Month 12, Day 7: OF COURSE Ignorance is Idiogenic. Where Else Could It Come From?

NPR ran a piece this weekend on how

    fewer and fewer Americans believe climate change is a problem. Naturally, they fail to address their own role in the issue.

    This went to the NPR Ombudsman.

    Sunday’s story on the decreasing number of Americans who believe that climate change represents a significant threat was another triumph for false equivalence, and another failure of journalistic responsibility.

    There are two sets of facts, each fairly simple.

    The first is the straightforward scientific reality that climate change is happening, that it is going to have disastrous consequences across the planet, and that humans are the primary causal agents.

    The second set of facts concerns the manipulation of public opinion, and rests on the reality that conservative “think tanks,” heavily funded by fossil fuel industries, employ contrarian scientists who appear regularly in the print and broadcast media to convey the false impression that there is no clear climatological consensus on global warming.

    How many times has the American Enterprise Institute’s Ken Green been featured on NPR news or opinion programming in the past year? And how many of those appearances have included the information that Green’s parent institution is funded by the petroleum industry?

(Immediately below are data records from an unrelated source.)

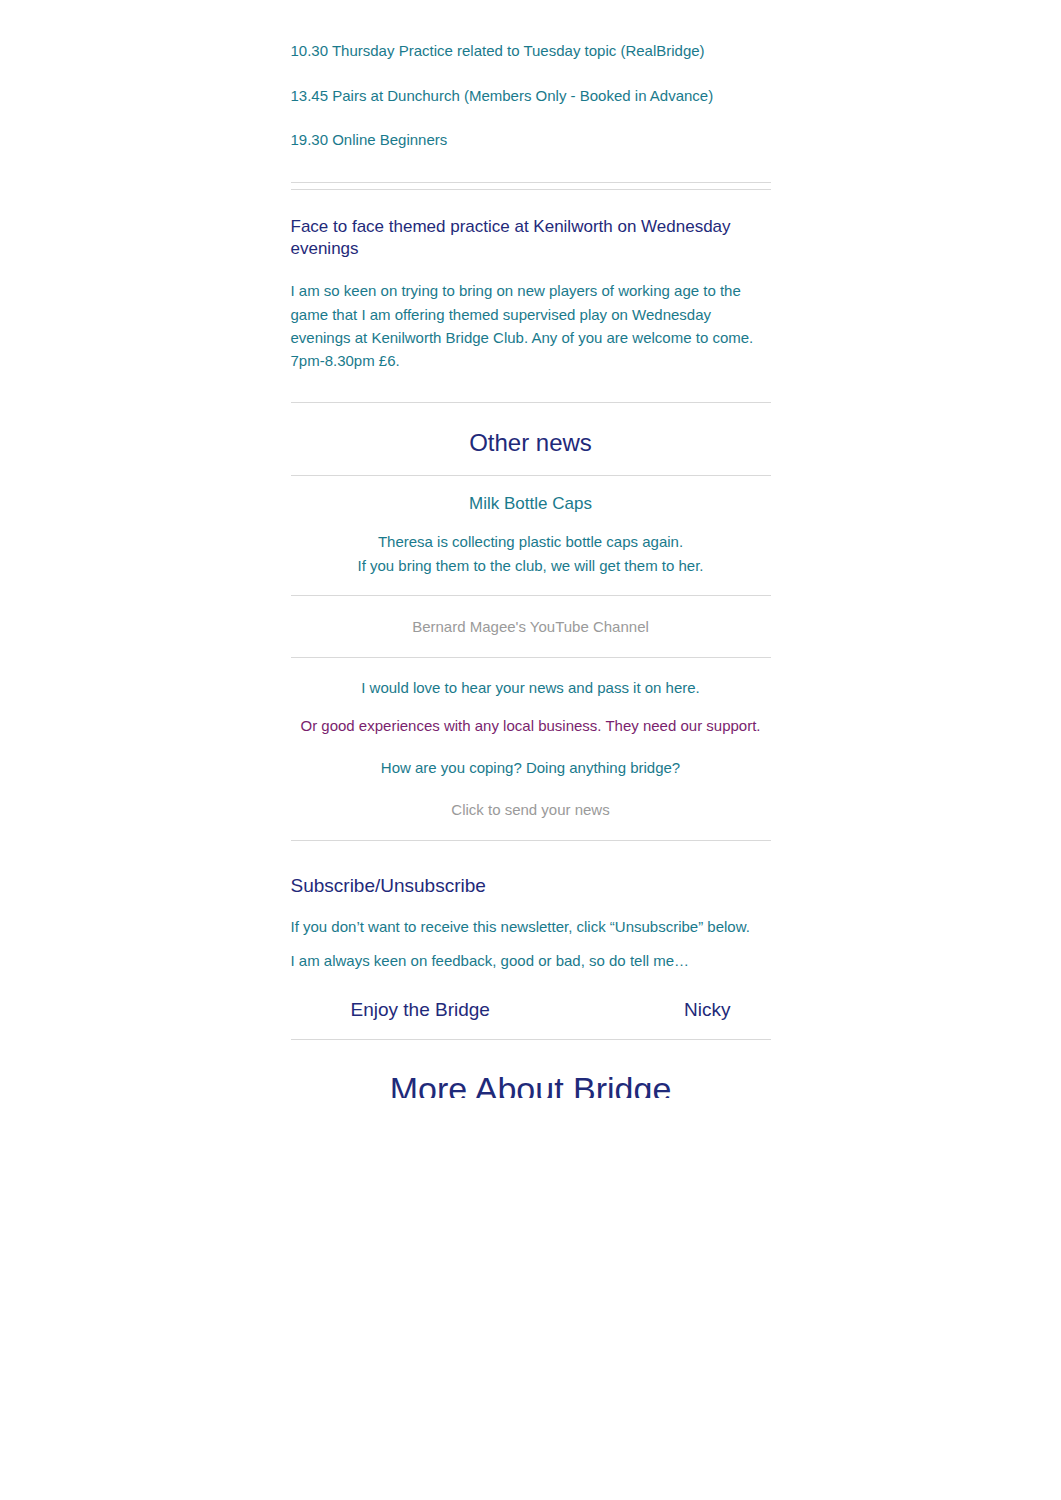10.30 Thursday Practice related to Tuesday topic (RealBridge)
13.45 Pairs at Dunchurch (Members Only - Booked in Advance)
19.30 Online Beginners
Face to face themed practice at Kenilworth on Wednesday evenings
I am so keen on trying to bring on new players of working age to the game that I am offering themed supervised play on Wednesday evenings at Kenilworth Bridge Club. Any of you are welcome to come. 7pm-8.30pm £6.
Other news
Milk Bottle Caps
Theresa is collecting plastic bottle caps again.
If you bring them to the club, we will get them to her.
Bernard Magee's YouTube Channel
I would love to hear your news and pass it on here.
Or good experiences with any local business. They need our support.
How are you coping? Doing anything bridge?
Click to send your news
Subscribe/Unsubscribe
If you don’t want to receive this newsletter, click “Unsubscribe” below.
I am always keen on feedback, good or bad, so do tell me…
| Enjoy the Bridge | Nicky |
More About Bridge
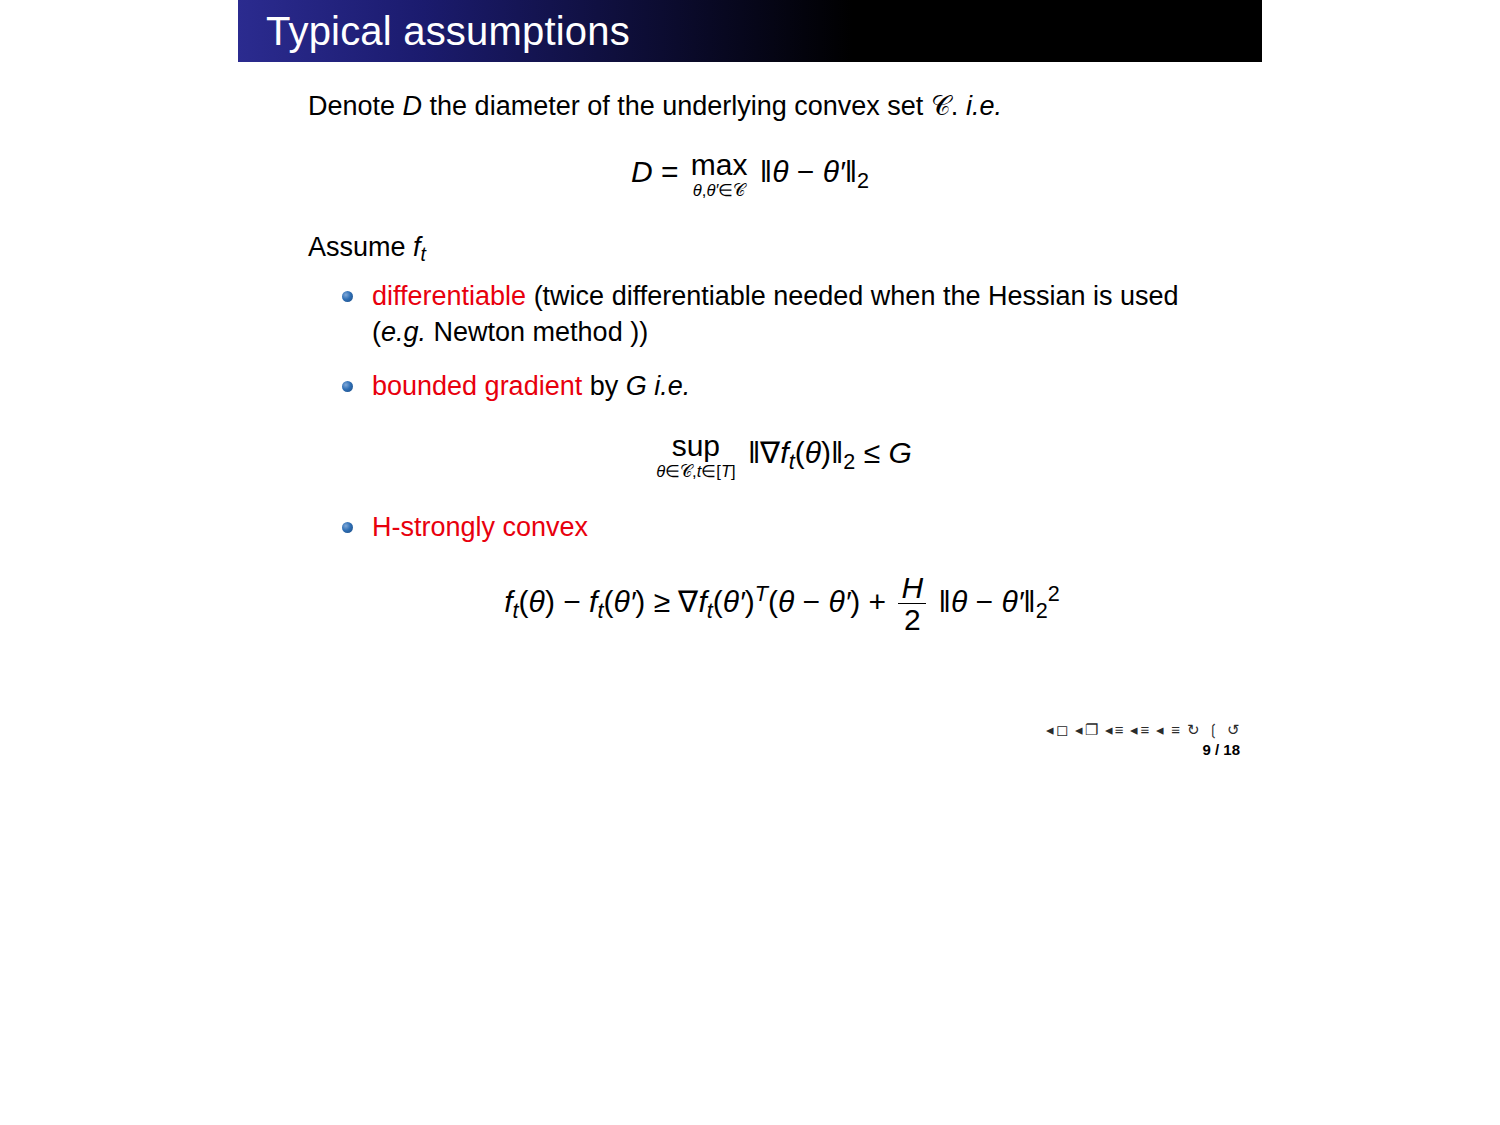Typical assumptions
Denote D the diameter of the underlying convex set 𝒞. i.e.
D = max θ,θ′∈𝒞 ‖θ − θ′‖2
Assume ft
differentiable (twice differentiable needed when the Hessian is used (e.g. Newton method ))
bounded gradient by G i.e.
sup θ∈𝒞,t∈[T] ‖∇ft(θ)‖2 ≤ G
H-strongly convex
ft(θ) − ft(θ′) ≥ ∇ft(θ′)T(θ − θ′) + H 2 ‖θ − θ′‖22
◂◻ ◂❐ ◂≡ ◂≡ ◂ ≡ ↻ ❲ ↺
9 / 18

    In the absence of actual scientific analysis, listeners are left with dueling voices, one on each side of a complex issue. The media’s role in shaping American ignorance of climate change is (oddly enough) not addressed anywhere in the Weekend Edition piece, which treats this national failure of understanding as something entirely apart from a systemic failure in our communications systems.

    To say that NPR has been more responsible than most media outlets on this issue is to set the bar very low.